Perfect powers in products of terms of elliptic divisibility sequences

TL;DR

This paper proves finiteness of solutions to a specific product equation involving elliptic divisibility sequences and provides an algorithm to find all solutions when the set of powers is known, advancing understanding in number theory.

Contribution

It establishes the finiteness of solutions for a class of Diophantine equations involving elliptic divisibility sequences and offers an explicit algorithm to determine all solutions.

Findings

Only finitely many solutions exist for the equation.

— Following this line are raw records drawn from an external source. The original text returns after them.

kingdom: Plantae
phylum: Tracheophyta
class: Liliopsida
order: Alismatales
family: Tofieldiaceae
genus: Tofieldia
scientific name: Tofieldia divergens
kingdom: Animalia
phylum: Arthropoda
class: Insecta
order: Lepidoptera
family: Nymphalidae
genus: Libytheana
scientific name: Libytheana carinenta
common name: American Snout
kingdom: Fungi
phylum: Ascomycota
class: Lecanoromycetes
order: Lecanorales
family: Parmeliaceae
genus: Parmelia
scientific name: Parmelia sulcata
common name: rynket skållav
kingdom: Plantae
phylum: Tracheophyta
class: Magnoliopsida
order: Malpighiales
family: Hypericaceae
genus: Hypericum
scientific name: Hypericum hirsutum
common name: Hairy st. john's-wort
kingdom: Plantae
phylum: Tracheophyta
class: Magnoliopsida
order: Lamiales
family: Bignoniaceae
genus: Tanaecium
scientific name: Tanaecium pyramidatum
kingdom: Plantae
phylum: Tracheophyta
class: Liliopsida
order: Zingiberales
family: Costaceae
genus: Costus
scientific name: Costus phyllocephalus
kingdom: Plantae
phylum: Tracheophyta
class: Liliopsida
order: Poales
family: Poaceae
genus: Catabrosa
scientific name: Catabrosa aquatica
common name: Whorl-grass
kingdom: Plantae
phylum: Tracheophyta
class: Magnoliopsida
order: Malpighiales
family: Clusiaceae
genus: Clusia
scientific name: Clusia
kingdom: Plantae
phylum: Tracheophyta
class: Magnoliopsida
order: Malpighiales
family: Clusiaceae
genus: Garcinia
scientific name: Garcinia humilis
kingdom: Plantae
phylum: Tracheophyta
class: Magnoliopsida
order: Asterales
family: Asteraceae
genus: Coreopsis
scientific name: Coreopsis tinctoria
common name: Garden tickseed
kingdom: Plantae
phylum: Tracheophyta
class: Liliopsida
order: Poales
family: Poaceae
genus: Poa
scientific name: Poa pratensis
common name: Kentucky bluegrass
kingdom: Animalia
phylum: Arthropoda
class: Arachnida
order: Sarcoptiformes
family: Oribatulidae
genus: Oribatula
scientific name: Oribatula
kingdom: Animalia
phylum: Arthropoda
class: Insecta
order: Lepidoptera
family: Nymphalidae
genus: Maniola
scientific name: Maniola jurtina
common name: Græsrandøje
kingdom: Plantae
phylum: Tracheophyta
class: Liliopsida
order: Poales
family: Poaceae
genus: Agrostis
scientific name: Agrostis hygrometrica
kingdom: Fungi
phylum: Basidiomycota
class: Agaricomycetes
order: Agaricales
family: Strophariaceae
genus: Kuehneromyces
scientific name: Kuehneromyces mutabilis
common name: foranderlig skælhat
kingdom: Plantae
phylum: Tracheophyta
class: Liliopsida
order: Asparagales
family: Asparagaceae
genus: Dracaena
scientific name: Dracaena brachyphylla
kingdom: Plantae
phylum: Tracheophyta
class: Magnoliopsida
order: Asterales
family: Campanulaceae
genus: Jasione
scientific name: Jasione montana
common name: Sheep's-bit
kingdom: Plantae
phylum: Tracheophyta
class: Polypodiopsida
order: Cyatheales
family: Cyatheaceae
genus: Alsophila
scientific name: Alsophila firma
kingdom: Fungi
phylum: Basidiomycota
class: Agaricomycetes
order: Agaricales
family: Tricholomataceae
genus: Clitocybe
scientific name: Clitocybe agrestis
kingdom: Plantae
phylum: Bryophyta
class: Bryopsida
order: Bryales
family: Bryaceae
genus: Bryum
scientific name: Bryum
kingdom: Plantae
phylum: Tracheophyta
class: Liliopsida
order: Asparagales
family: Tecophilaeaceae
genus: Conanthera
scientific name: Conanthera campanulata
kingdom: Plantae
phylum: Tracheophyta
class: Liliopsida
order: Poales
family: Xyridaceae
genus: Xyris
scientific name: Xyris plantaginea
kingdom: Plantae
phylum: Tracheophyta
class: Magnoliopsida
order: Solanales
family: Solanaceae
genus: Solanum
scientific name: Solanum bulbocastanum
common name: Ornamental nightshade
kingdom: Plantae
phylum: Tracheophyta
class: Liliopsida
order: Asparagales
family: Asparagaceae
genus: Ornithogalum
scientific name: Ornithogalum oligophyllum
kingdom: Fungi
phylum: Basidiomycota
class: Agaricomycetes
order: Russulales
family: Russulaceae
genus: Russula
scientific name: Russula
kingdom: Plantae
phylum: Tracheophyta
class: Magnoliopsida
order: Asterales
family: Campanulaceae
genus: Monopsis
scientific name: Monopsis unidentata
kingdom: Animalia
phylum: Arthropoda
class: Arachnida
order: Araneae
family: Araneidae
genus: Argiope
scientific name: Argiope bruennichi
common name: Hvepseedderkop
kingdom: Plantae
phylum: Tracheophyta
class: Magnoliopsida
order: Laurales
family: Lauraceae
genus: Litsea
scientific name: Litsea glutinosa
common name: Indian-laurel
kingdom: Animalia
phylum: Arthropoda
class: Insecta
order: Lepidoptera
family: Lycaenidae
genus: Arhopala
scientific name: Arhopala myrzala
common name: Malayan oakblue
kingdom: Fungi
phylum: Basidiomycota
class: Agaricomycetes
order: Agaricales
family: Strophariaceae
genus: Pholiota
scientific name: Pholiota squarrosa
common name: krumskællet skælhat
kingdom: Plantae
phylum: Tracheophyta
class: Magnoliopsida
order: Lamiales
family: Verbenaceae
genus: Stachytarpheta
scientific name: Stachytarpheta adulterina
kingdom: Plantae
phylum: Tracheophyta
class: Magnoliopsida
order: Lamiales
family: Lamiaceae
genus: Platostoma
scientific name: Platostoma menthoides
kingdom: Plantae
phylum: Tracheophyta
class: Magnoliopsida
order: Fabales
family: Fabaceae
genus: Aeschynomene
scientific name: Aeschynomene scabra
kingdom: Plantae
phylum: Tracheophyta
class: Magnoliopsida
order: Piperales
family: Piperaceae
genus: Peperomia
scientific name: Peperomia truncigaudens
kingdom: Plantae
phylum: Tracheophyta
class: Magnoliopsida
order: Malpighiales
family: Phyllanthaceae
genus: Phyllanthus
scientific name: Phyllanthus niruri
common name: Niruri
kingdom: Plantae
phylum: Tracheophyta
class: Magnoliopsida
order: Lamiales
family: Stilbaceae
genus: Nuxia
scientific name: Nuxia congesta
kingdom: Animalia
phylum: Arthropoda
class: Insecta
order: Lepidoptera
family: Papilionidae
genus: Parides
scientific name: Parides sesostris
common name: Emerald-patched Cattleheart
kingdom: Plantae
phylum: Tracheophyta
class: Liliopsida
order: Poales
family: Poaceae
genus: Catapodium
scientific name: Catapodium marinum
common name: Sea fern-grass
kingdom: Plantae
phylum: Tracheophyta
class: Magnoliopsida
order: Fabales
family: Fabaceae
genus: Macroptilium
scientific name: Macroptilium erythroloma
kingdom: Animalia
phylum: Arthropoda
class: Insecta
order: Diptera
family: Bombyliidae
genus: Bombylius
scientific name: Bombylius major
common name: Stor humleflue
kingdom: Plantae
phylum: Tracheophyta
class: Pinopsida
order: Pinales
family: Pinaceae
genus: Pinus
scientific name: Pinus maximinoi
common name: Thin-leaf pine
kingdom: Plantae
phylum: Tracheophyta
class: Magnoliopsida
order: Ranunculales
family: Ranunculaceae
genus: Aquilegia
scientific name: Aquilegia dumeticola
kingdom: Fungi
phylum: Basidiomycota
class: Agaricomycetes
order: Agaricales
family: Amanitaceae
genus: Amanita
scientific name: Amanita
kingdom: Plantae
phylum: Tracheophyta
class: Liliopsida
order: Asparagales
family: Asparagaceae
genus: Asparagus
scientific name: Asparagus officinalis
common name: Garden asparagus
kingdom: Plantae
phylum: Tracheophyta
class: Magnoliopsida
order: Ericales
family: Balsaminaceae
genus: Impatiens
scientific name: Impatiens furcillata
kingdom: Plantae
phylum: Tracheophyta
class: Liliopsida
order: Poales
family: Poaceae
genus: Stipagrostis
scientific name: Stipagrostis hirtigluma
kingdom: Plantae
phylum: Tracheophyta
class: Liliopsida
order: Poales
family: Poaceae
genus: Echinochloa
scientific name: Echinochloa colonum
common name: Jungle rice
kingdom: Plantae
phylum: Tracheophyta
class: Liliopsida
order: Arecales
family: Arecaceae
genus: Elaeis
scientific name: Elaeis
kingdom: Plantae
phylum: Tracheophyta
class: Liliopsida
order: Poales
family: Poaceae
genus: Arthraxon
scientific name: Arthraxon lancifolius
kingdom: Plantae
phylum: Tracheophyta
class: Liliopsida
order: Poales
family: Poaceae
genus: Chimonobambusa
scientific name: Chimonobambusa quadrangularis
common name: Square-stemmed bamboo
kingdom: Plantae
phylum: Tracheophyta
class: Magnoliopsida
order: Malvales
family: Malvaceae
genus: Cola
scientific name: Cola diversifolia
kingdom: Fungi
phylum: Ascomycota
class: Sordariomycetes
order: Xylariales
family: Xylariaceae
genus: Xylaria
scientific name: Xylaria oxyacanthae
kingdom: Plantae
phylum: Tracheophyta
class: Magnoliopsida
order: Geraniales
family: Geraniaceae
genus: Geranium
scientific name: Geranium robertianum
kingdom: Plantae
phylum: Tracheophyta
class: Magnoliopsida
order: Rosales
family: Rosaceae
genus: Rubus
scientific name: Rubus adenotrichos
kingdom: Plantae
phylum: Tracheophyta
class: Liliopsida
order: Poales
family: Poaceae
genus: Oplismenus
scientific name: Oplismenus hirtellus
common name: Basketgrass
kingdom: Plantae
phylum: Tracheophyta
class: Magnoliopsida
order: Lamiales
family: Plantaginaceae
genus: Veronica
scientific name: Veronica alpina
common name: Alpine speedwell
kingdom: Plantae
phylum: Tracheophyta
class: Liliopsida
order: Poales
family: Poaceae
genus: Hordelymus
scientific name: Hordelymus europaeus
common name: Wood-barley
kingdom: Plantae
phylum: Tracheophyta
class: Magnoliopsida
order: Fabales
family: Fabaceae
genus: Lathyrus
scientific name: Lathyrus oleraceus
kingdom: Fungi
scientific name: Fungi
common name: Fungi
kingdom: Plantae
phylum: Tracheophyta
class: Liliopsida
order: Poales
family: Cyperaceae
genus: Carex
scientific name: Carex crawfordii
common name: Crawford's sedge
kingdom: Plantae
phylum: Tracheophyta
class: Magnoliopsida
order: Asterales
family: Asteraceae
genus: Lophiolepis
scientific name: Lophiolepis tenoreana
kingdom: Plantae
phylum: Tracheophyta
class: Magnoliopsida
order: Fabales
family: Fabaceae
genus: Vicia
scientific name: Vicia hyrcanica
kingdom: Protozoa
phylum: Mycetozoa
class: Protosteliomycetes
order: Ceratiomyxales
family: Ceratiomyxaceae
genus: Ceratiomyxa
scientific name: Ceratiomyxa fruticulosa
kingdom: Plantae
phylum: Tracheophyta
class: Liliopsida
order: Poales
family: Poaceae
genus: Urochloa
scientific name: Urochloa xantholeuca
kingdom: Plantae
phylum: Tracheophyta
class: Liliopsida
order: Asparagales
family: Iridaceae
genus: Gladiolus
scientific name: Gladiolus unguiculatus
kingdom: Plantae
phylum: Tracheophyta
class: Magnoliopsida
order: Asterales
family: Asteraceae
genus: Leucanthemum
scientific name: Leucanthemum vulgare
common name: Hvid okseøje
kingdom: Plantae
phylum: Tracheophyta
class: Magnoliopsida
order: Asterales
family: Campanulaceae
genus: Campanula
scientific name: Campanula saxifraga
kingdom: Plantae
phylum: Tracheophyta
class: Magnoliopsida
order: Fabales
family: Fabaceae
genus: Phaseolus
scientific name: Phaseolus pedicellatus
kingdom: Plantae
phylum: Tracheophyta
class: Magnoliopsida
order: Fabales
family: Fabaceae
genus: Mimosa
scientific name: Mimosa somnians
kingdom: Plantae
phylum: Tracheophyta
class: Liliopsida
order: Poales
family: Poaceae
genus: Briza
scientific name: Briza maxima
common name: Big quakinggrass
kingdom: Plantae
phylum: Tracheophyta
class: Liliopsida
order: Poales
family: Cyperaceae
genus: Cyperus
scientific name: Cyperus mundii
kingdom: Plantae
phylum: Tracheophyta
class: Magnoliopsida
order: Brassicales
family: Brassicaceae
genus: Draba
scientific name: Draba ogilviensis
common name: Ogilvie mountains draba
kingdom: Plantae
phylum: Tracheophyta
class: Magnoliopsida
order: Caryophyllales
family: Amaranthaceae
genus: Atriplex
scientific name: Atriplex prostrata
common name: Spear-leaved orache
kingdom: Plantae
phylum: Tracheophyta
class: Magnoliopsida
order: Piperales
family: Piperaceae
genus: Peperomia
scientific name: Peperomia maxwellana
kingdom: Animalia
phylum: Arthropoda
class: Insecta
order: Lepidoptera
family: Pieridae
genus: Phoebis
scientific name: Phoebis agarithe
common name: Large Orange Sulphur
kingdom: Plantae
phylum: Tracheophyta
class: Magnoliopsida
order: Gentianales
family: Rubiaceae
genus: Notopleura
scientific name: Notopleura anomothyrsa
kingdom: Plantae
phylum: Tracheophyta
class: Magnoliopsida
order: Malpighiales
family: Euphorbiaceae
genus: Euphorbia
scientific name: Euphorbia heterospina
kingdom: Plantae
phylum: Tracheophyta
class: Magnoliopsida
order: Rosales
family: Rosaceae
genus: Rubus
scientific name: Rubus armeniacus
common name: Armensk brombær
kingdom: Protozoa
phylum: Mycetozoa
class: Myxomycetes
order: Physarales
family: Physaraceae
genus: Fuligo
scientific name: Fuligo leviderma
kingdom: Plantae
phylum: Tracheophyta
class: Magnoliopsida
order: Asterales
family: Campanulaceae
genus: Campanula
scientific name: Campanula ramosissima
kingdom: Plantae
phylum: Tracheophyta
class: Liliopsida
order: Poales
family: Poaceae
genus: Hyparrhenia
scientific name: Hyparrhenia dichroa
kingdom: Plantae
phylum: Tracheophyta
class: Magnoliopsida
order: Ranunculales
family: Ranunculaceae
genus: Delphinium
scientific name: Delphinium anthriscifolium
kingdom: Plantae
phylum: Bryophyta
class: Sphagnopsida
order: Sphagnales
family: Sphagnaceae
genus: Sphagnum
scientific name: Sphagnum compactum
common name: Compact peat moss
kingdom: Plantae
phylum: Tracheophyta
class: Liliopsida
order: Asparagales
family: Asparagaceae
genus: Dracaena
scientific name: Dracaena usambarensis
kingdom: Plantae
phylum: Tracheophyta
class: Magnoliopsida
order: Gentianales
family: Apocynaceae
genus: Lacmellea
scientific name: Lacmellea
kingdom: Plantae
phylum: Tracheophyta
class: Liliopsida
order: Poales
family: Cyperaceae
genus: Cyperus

An algorithm can find all solutions given the set of powers.

The method is illustrated with a concrete example.

Abstract

Diophantine problems involving recurrence sequences have a long history and is an actively studied topic within number theory. In this paper, we connect to the field by considering the equation \begin{align*} B_mB_{m+d}\dots B_{m+(k-1)d}=y^\ell \end{align*} in positive integers $m,d,k,y$ with $\gcd(m,d)=1$ and $k\geq 2$, where $\ell\geq 2$ is a fixed integer and $B=(B_n)_{n=1}^\infty$ is an elliptic divisibility sequence, an important class of non-linear recurrences. We prove that the above equation admits only finitely many solutions. In fact, we present an algorithm to find all possible solutions, provided that the set of $\ell$-th powers in $B$ is given. (Note that this set is known to be finite.) We illustrate our method by an example.